◆ **Deine Aufgabe 1**:
Schreib aus dem Text über das Spiel alles wortwörtlich ab, was zwischen "Was mir jetzt" und "realistischer zu machen." steht, beide Stellen eingeschlossen.

◆ **Vorgegebener Text**:
Sehr schön gemachtes Spiel. Vor allem die Bluteffekte fand ich sehr gut. Nur die eigentlichen Spielgrafiken sind mir zu verwaschen. Das Spiel würde mit besseren Grafiken mehr Aufmerksamkeit erregen. Und verdient hätte es das auf jeden Fall.

Zur Verbesserung:
- wie erwähnt bessere Grafiken
- Munitionsbegrenzung oder das die Waffe zu heiss wird und kurz pausieren muss bei Dauerfeuer. Jetzt kann man immer schön auf der Maustaste bleiben und schiesst die ganze Zeit
- vielleicht eine Zeitbegrenzung im Level?


----------



## hdi (4. Nov 2009)

Also ich möchte auch etwas dazu sagen. Es ist eig. nur Negatives, aber du wolltest ja Kritik 

Also auf die dumme Story und die Dialoge, die wirklich nur ein 12-jähriger Bushido-Fan lustig findet, gehe ich nicht weiter ein - ist vllt einfach nicht mein Geschmack.

Was mich gestört hat, und noch nicht erwähnt wurde:
- Ich finde die Bewegung ist sehr lahm. Also der Spieler ist ja im Vergleich zum Level ziemlich klein, und naja man hat das Gefühl man kommt kaum von der Stelle.
- Diese Blut-Fontäne wenn man jmd erschossen hat.. finde ich zu lang. Also auch hier wieder, es ist irgendwie auch sehr langsam. Man hat irgendwie das Gefühl dass das ganze Spiel im Weltraum bei Schwerelosigkeit abläuft
- Ein Hinweis zur Steuerung am Anfang wäre nett. Wenn man nicht zufällig mal CS oder Quake gespielt hat, wird das nix. Ein "normaler" Casual-Spieler von Flash Games und Applets würde nie auf die Idee kommen, WASD-Tasten zu nutzen

Naja also ich habs ganze 7 Sekunden gespielt, bis zu den ersten 2 Gegnern. Fand's weder witzig noch unterhaltsam. Hauptgrund warum ich es so schnell beendet habe war eben diese "Schwere", mit der es sich spielt. Es ist einfach in Zeitlupe, und man wartet ja schon ganze 2 Sekunden bis ein Schuss angekommen ist. Das dauert mir zu lange!! (Ich muss aber auch sagen dass ich Fan bin von so Spielen wie Diablo 2, wo es ordentlich her geht xD)

...eine Positive Sache gibt's doch: Die Hintergrund Musik ist ziemlich cool


----------



## ARadauer (4. Nov 2009)

nette Bluteffekte ;-)


----------



## Steev (4. Nov 2009)

Na ja, ich weis nicht.

Was mir jetzt so aufgefallen ist:
1. Wenn ich nach vorne laufe dann kann ich nach hinten schießen.
2. Wie schon erwähnt: Der Spieler ist einfach zu klein, und die Grafiken sind etwas verwaschen.

Die Bluteffekte finde ich zu übertrieben. Ich würde das ganze irgendwie probieren etwas realistischer zu machen.

◆ **Deine Aufgabe 2**:
Benenne in den Einträgen in den Zeilen von der Zeile mit "QSM: 2:41 -> 9:41" bis zum Ende der Einträge, beide eingeschlossen, "PXE" in "KLM" um. Gib nur diese Zeilen sonst unverändert wieder und lass die Bilder weg.

◆ **Einträge**:
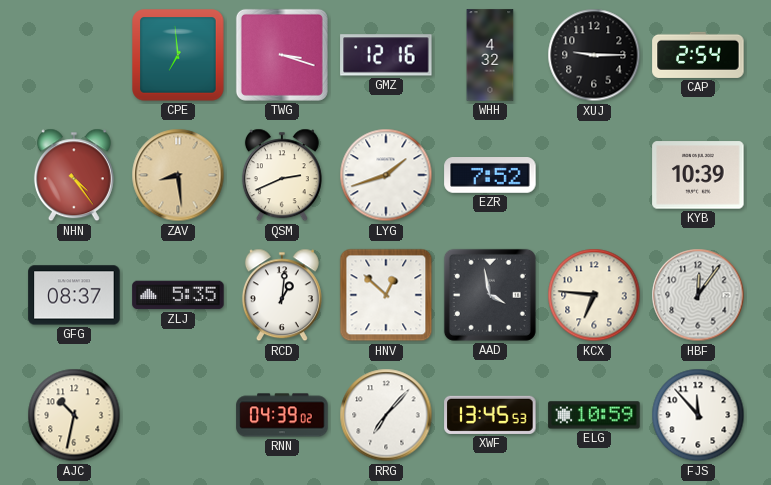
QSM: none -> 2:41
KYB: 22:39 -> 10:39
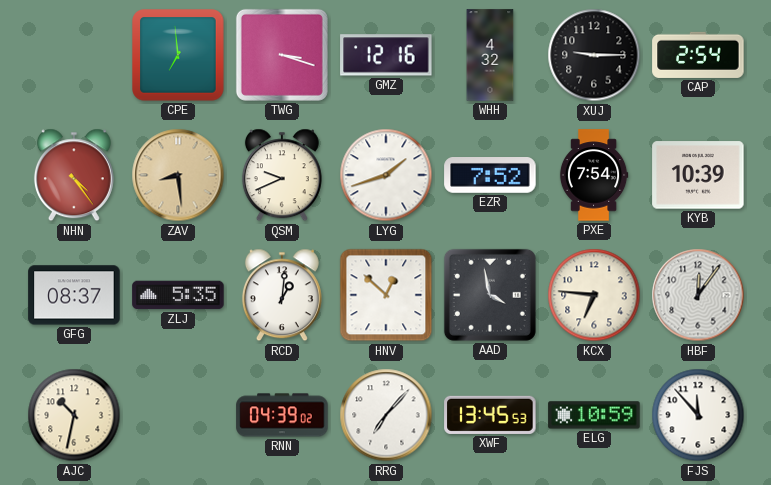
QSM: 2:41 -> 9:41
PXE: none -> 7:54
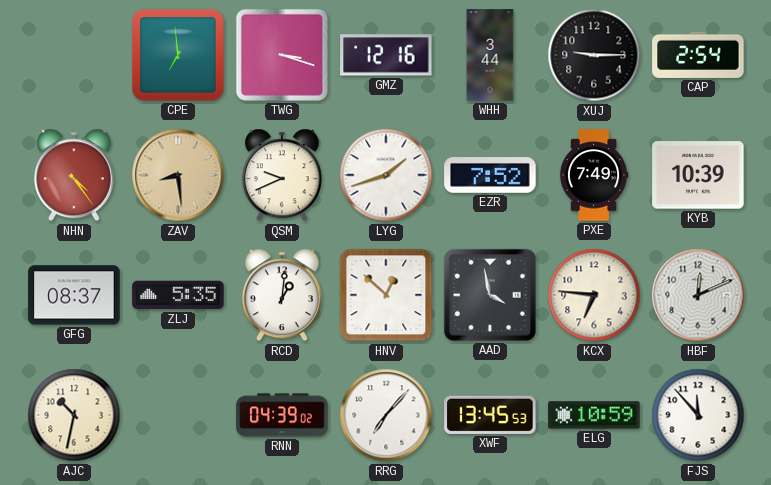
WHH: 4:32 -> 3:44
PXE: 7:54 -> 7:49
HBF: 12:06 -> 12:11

◆ **Dein Ergebnis 1**:
Was mir jetzt so aufgefallen ist:
1. Wenn ich nach vorne laufe dann kann ich nach hinten schießen.
2. Wie schon erwähnt: Der Spieler ist einfach zu klein, und die Grafiken sind etwas verwaschen.

Die Bluteffekte finde ich zu übertrieben. Ich würde das ganze irgendwie probieren etwas realistischer zu machen.

◆ **Dein Ergebnis 2**:
QSM: 2:41 -> 9:41
KLM: none -> 7:54
WHH: 4:32 -> 3:44
KLM: 7:54 -> 7:49
HBF: 12:06 -> 12:11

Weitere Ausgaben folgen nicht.